Changes to the ODI format June 29, 2005

Gilchrist wants more player input

Cricinfo staff

Gilchrist would like to see how the new experiments pan out © Getty Images

With players across the world coming to grips with the new proposals intended to liven up one-day cricket, Adam Gilchrist has come out and said that the players' views should be taken on board before such experiments become legislation. The new changes, which involve changes in fielding restrictions and substitutions, could be tried out in early July when England and Australia clash in the NatWest Series.

"I don't think our guys have got a full grasp of it," said Gilchrist, talking to The Age. "I think it's going to be really intriguing for the spectators and the players as to how a captain manipulates those five-over blocks. That will be really good.

"It will keep people really interested and it will bring a more traditional tactical nous to the one-day game, where maybe that has slowly faded away or is not as openly evident in one-day cricket to the paying public.

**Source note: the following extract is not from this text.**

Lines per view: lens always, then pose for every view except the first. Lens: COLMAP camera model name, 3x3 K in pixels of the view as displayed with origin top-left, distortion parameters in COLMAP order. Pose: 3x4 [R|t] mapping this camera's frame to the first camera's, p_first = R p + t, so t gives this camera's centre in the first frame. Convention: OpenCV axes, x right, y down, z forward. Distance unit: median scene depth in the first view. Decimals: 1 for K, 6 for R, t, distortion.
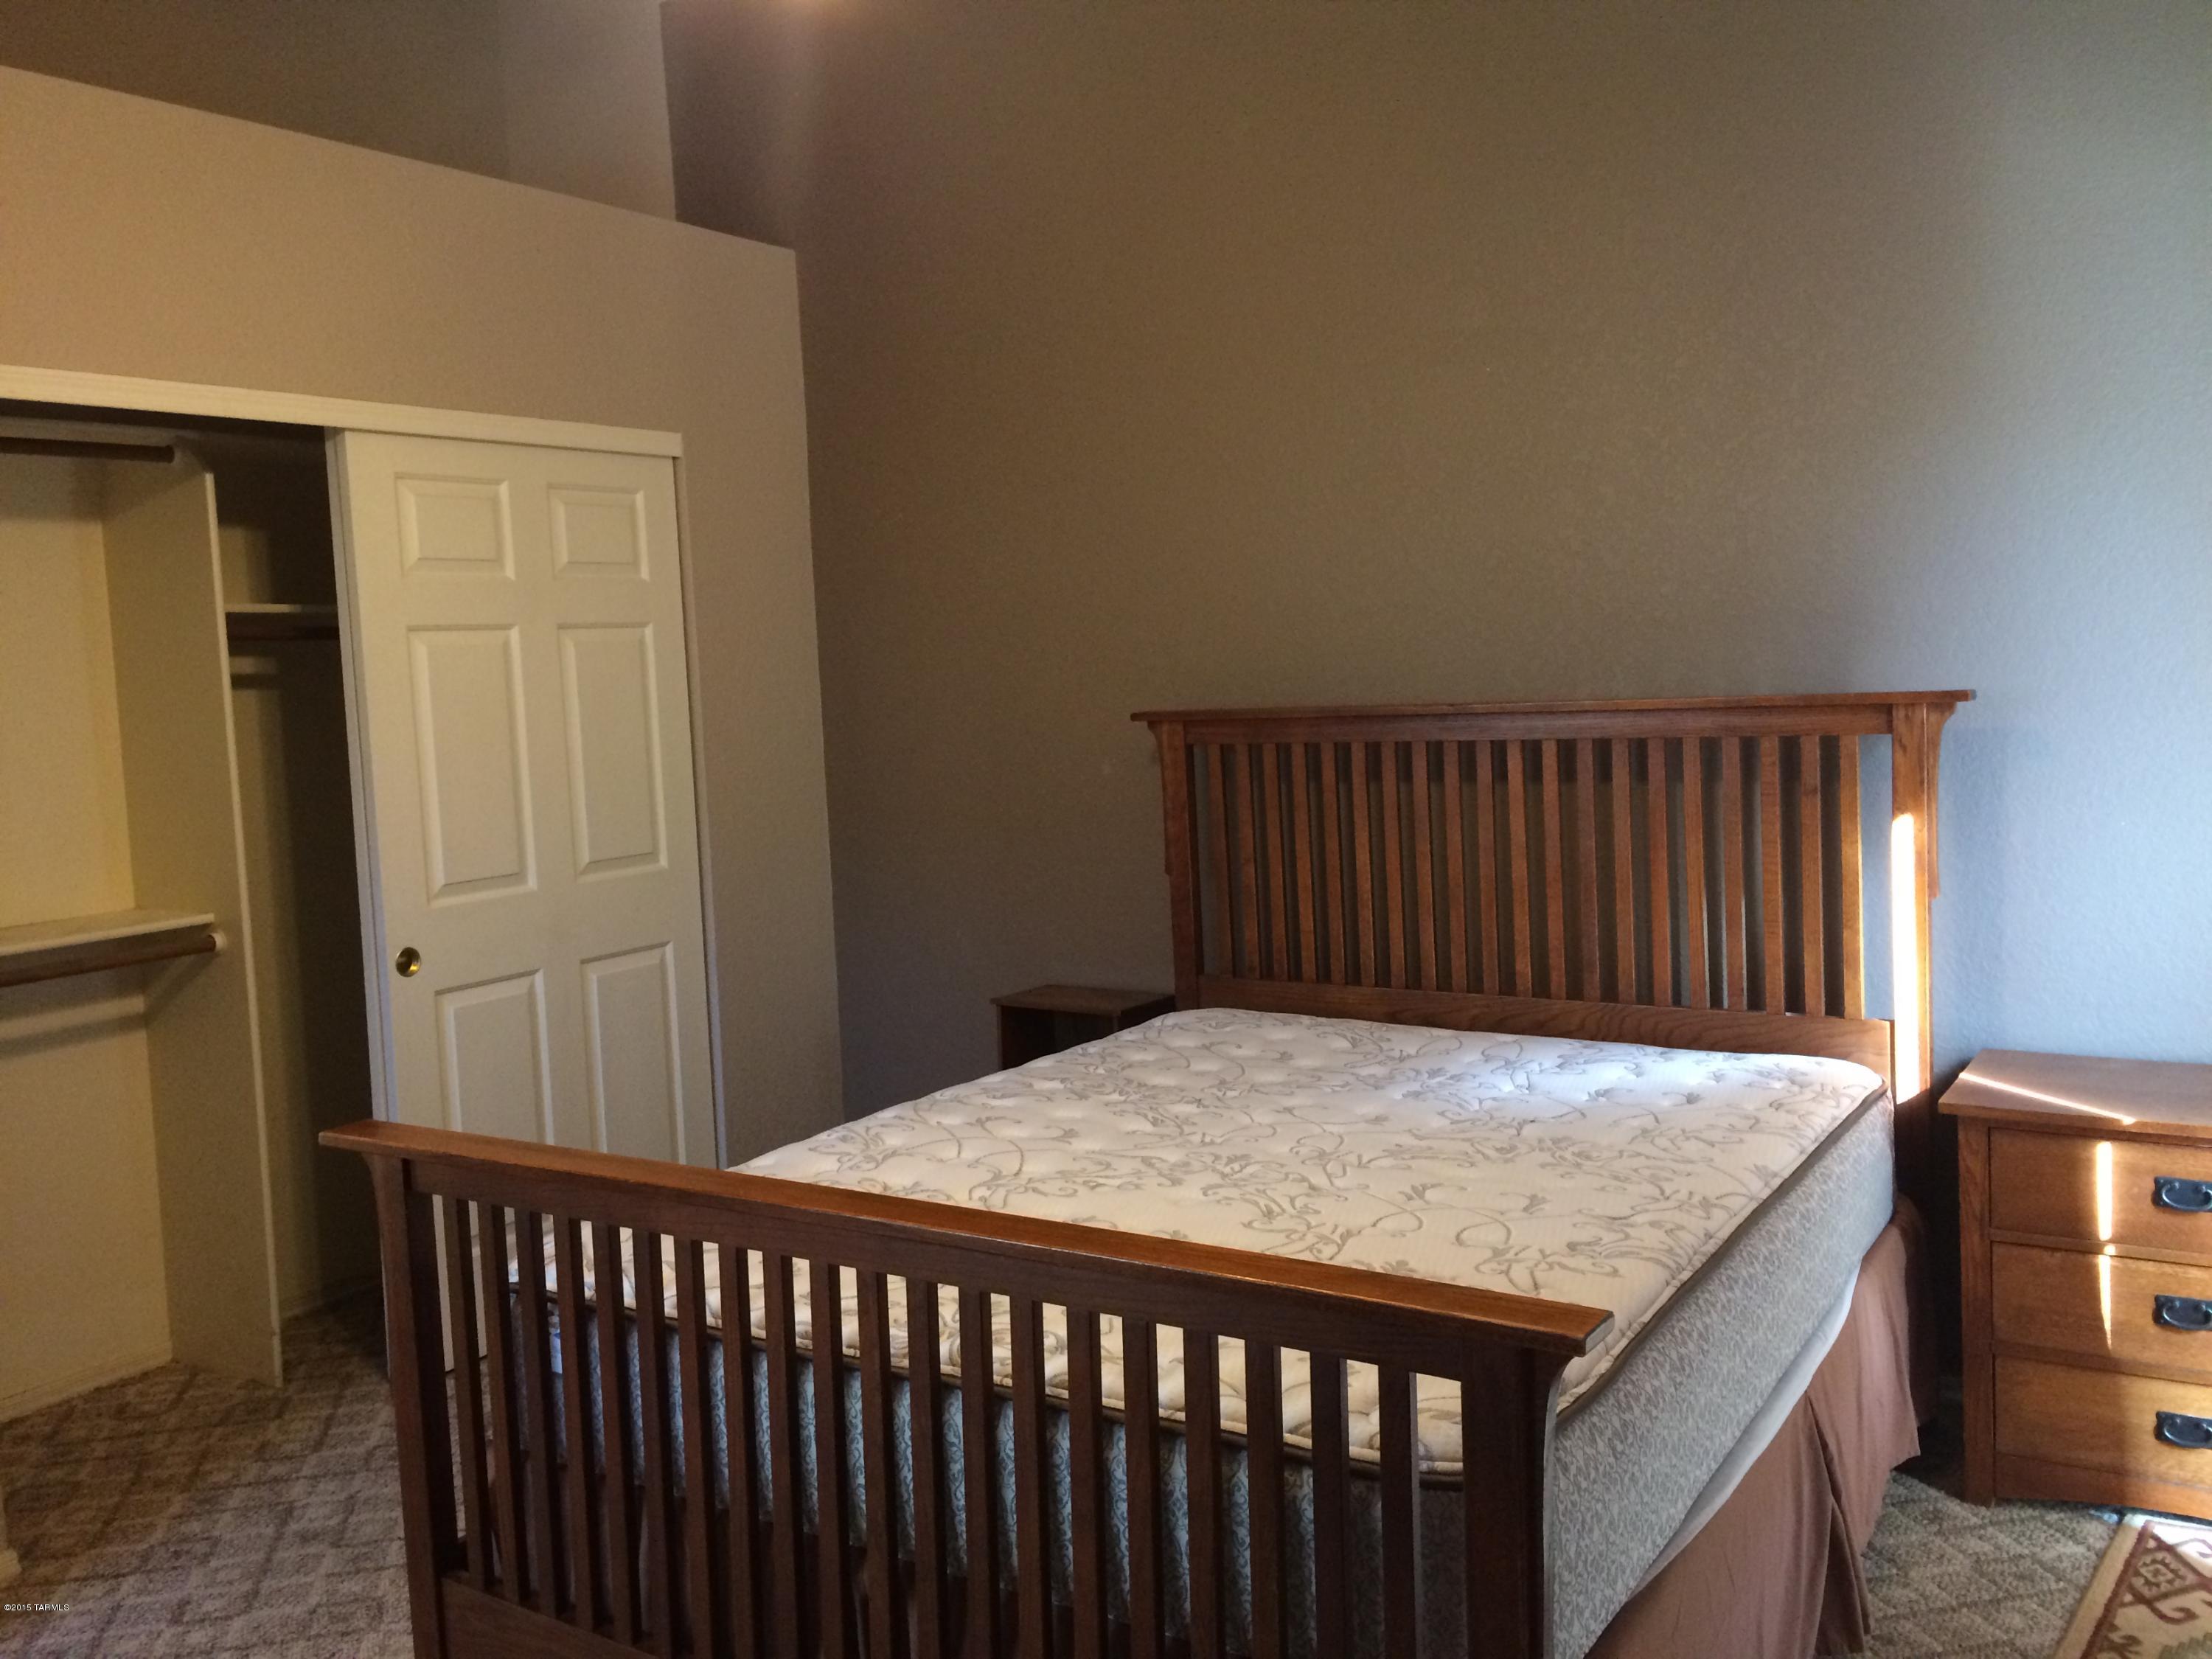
lens RADIAL K [[1883.0, 0, 1083.7], [0, 1883.0, 815.3], [0, 0, 1]] dist [0.089104, -0.120058]
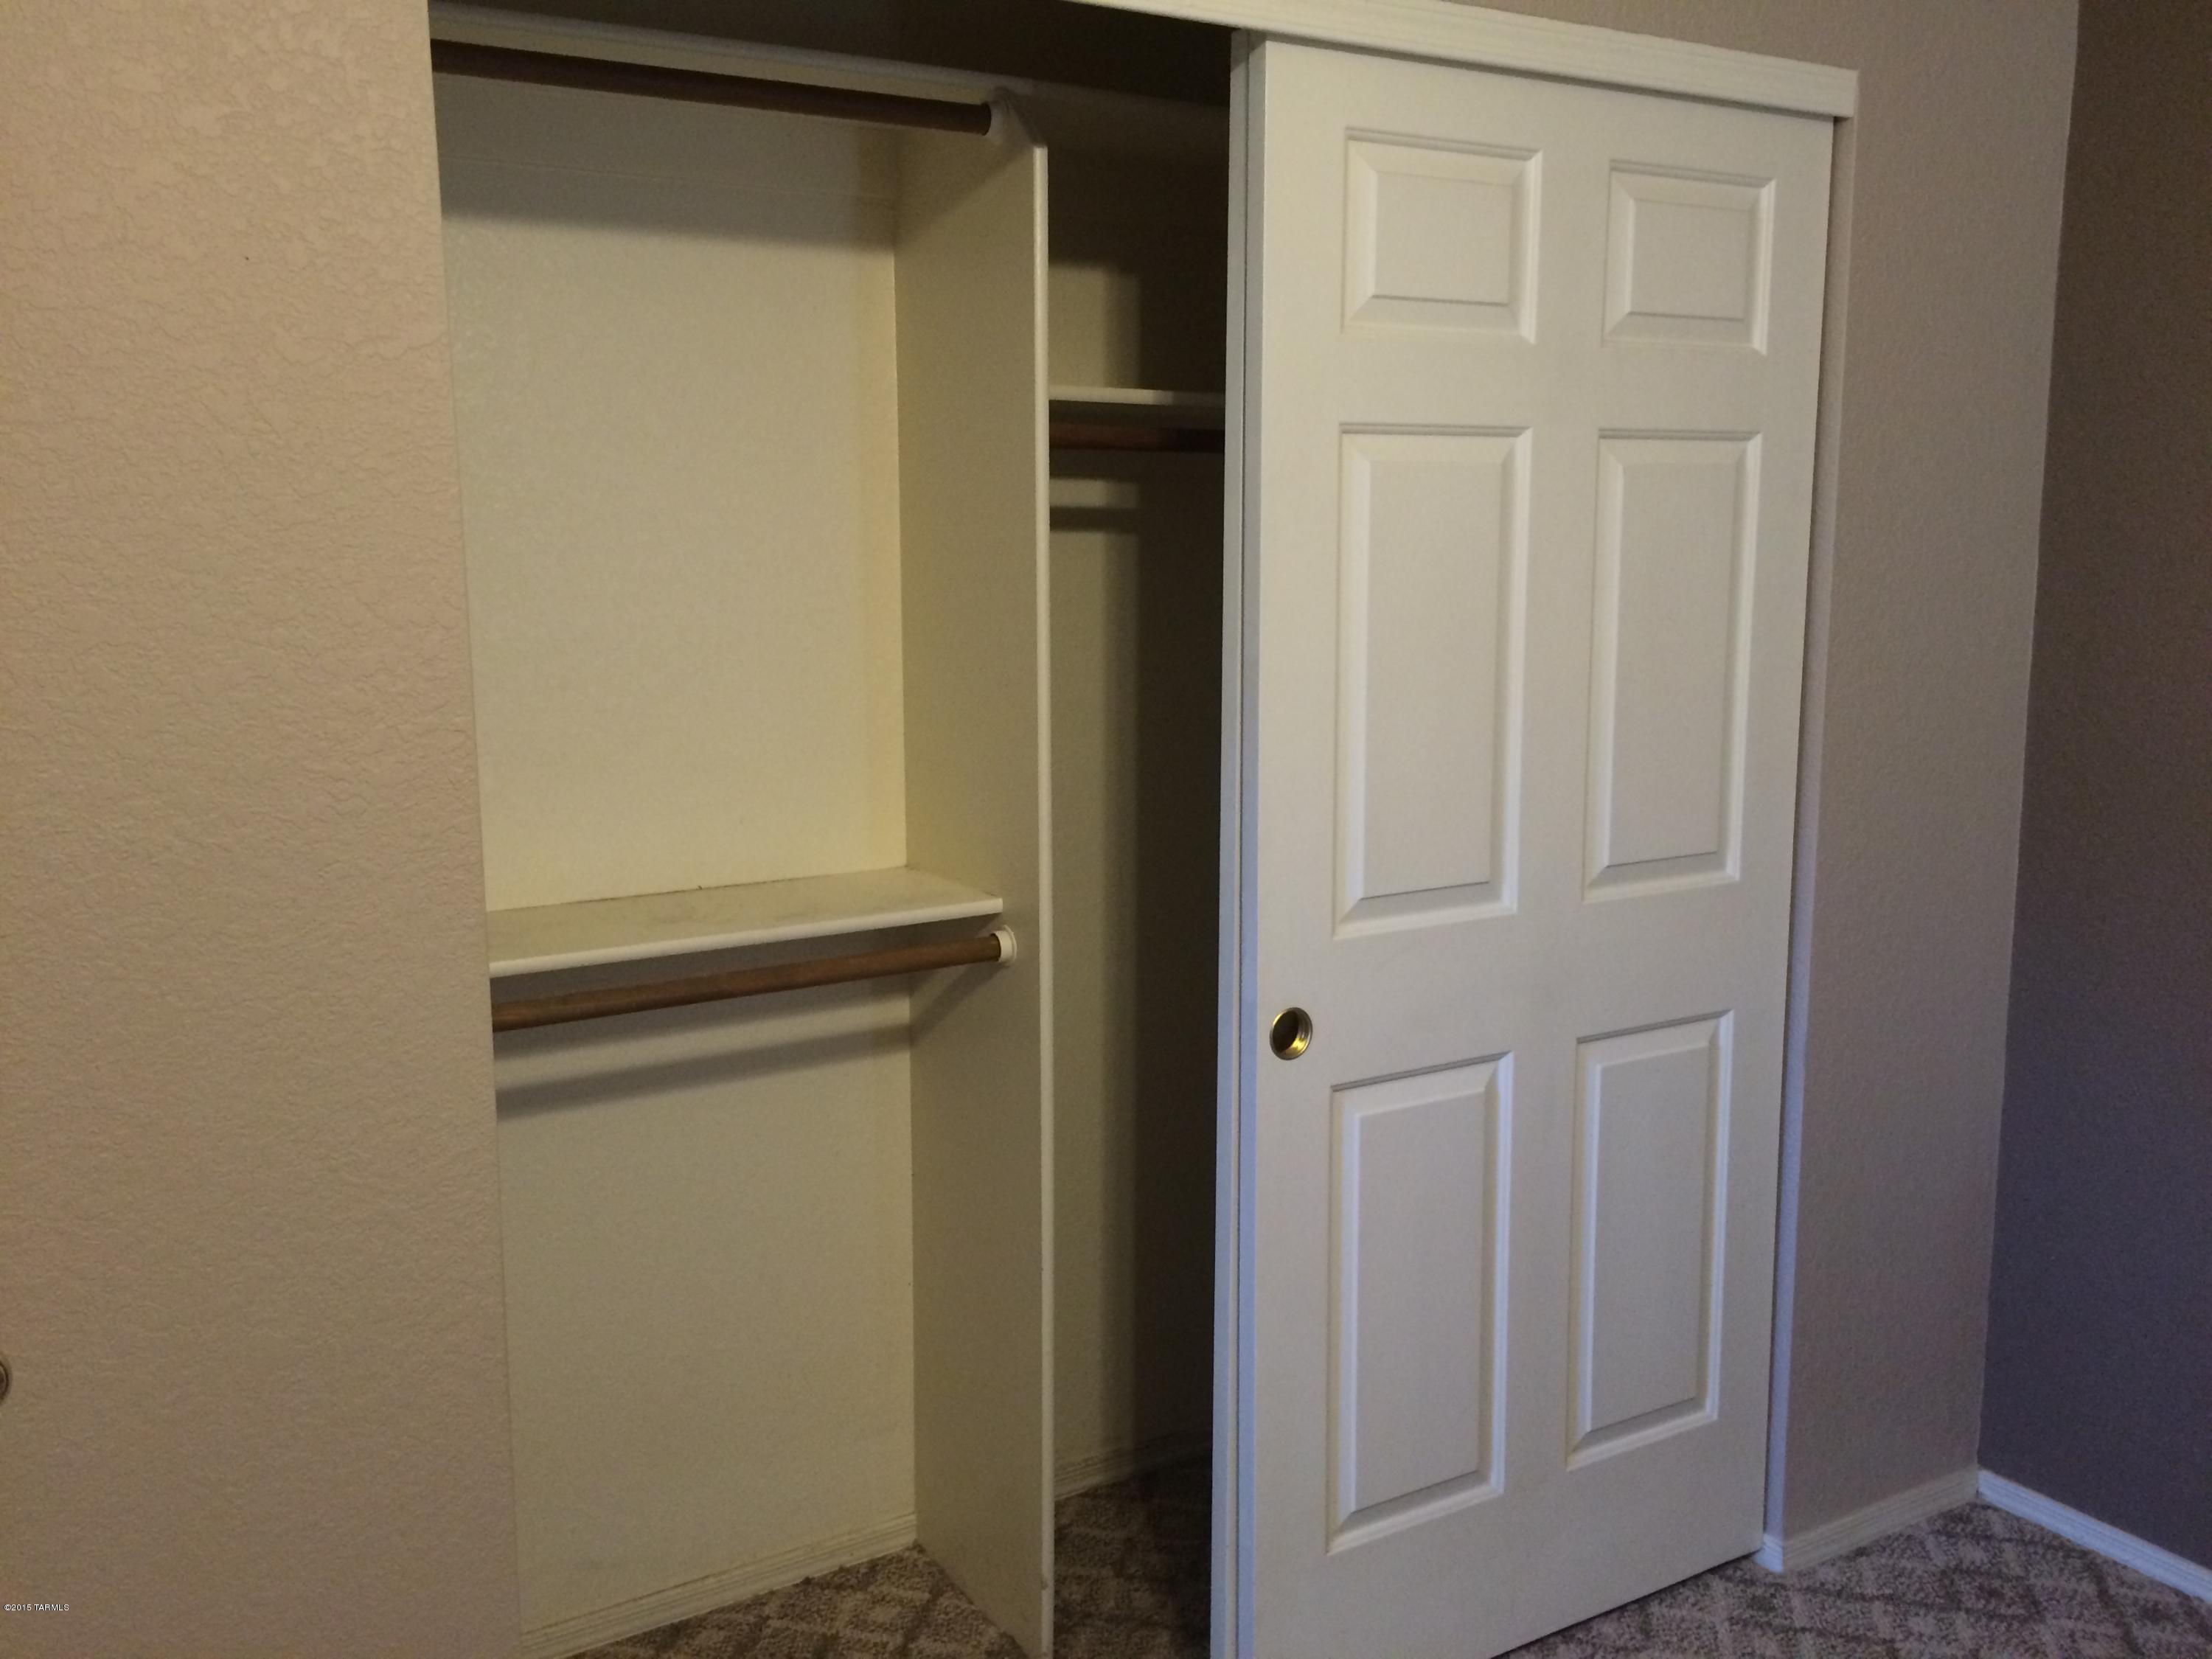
lens RADIAL K [[1883.0, 0, 1086.6], [0, 1883.0, 823.9], [0, 0, 1]] dist [0.089104, -0.120058]
pose [[0.895479, 0.106258, -0.432234, -0.169506], [-0.071486, 0.992814, 0.095968, -0.031864], [0.439326, -0.055039, 0.896640, 0.462350]]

Traditional cricket is about out-thinking your opponent and subtle field changes. With these rules, it will have to reintroduce that skilled thinking."

The changes were suggested by a committee headed by Sunil Gavaskar, the former Indian opening batsman, in an attempt to liven up the one-day game which had become drearily predictable and formulaic in the middle of an innings.

Gilchrist added that while the game's popularity and commercial considerations were important, it was imperitive that the players be consulted before any far-reaching changes were affected. "I've got no problem with trying things in this format of the game," he said. "People will say it's not cricket to substitute a player in and out but traditionalists will say one-day cricket is not cricket, so it's here and it's a good forum to experiment.

"As long as there is an experimental period and then they go to the players to get opinion on whether it's worked or not. The players don't have to have the final say, but they've got to have a strong voice in the final outcome, along with spectators who they'll canvass and, I'm sure, sponsors and the TV people that cover the games."